The majority of elementary schools had less than 70 percent of students pass math, science and social studies, with many below 50 percent passing.
“This is something that’s really been going on the whole time I’ve been on this board,” said 12-year veteran Helen Minchew. “It’s just been a constant struggle. People are just wondering what is going on with us. We can’t just wait another two years or so. We have to get our act together. We have run out of time. We need an aggressive plan.”
Roberson said the problem with Richmond County student achievement is a combination of factors. He said the focus this year will be training teachers to give more attention to skills students are lacking. He also said communities and families must take a stronger role in education at home.
Last year, the district started administering 15-day assessments so teachers could see where each student is struggling and making progress every other week. Board member Patsy Scott said, however, that many principals she has talked to are not forcing their teachers to do them consistently. +
The district has used millions in grant money for professional learning for instructors, but teachers often have to be pulled out of class in the middle of the day to participate in the training. Classes are filled with substitute teachers, which board member Jimmy Atkins said is hurting students.
Missoura Ashe, the executive director for elementary schools, also said she sees several challenges affect teachers and student learning when she conducts classroom visits.
“Teachers are dealing with discipline problems, so the teaching goes lacking.” Ashe said, adding that teachers who administer the 15-day assessments sometimes don’t have the training to use the results effectively.
Schools also lack the money to hire full-time instructional coaches, and some are dealing with “ineffective teachers,” Ashe said.
Flaws in the employee evaluation process are now causing problems for administrators in dealing with these ineffective teachers, according to school board attorney Pete Fletcher.
Some principals are not giving teachers honest enough ratings so as to keep peace in the schools, and when teachers are later identified as ineffective, Fletcher can’t terminate them because they have been receiving positive evaluations.
Ashe couldn’t estimate the number of ineffective teachers, but she said she can recognize the faults while on classroom visits. Some principals put teachers on professional development plans to improve, but that doesn’t always work, she said.
Virginia Bradshaw, the executive director for middle schools, also said struggling students need more intensive help if the district wants to see tangible changes in test scores.

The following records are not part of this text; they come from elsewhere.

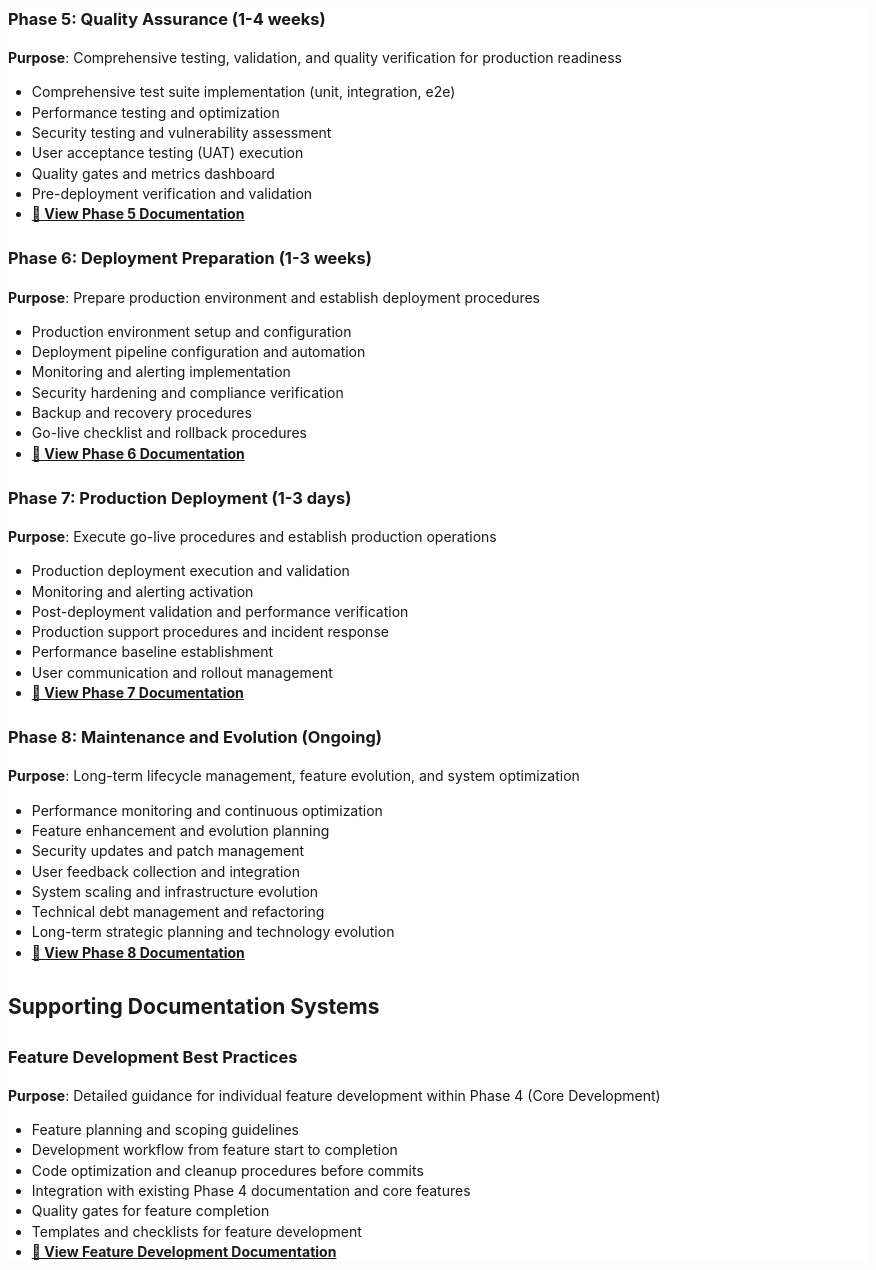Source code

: ### Phase 5: Quality Assurance (1-4 weeks)
**Purpose**: Comprehensive testing, validation, and quality verification for production readiness
- Comprehensive test suite implementation (unit, integration, e2e)
- Performance testing and optimization
- Security testing and vulnerability assessment
- User acceptance testing (UAT) execution
- Quality gates and metrics dashboard
- Pre-deployment verification and validation
- **[📖 View Phase 5 Documentation](./05-quality-assurance/README.md)**

### Phase 6: Deployment Preparation (1-3 weeks)
**Purpose**: Prepare production environment and establish deployment procedures
- Production environment setup and configuration
- Deployment pipeline configuration and automation
- Monitoring and alerting implementation
- Security hardening and compliance verification
- Backup and recovery procedures
- Go-live checklist and rollback procedures
- **[📖 View Phase 6 Documentation](./06-deployment-preparation/README.md)**

### Phase 7: Production Deployment (1-3 days)
**Purpose**: Execute go-live procedures and establish production operations
- Production deployment execution and validation
- Monitoring and alerting activation
- Post-deployment validation and performance verification
- Production support procedures and incident response
- Performance baseline establishment
- User communication and rollout management
- **[📖 View Phase 7 Documentation](./07-production-deployment/README.md)**

### Phase 8: Maintenance and Evolution (Ongoing)
**Purpose**: Long-term lifecycle management, feature evolution, and system optimization
- Performance monitoring and continuous optimization
- Feature enhancement and evolution planning
- Security updates and patch management
- User feedback collection and integration
- System scaling and infrastructure evolution
- Technical debt management and refactoring
- Long-term strategic planning and technology evolution
- **[📖 View Phase 8 Documentation](./08-maintenance-and-evolution/README.md)**

## Supporting Documentation Systems

### Feature Development Best Practices
**Purpose**: Detailed guidance for individual feature development within Phase 4 (Core Development)
- Feature planning and scoping guidelines
- Development workflow from feature start to completion
- Code optimization and cleanup procedures before commits
- Integration with existing Phase 4 documentation and core features
- Quality gates for feature completion
- Templates and checklists for feature development
- **[📖 View Feature Development Documentation](./feature-development/README.md)**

“If we could have year-round schools, I’d have year-round schools tomorrow,” Bradshaw said.
In the high schools, where more than half the students at each school failed math, there is a lot of teacher turnover, said Lynn Warr, the executive director for high schools.
This summer there were 20 teaching vacancies in high school math departments, and the school year started with about five positions left to fill, Warr said. High turnover has been a constant problem over the years, she said.
Roberson said reform is possible, but it won’t be quick. Educators are dealing with human beings, not machines, so change can not come instantly, he said. The plan is to implement more teacher training and reach out to communities to have more involvement in student achievement.
Roberson said he understands the desire for immediate change, but it’s not easy.
“I want to see the change happen now, but when you’re dealing with so many dynamics you can’t necessarily control, you have to learn how to manage it,” he said. “We are going to get this done. I just want to be realistic.”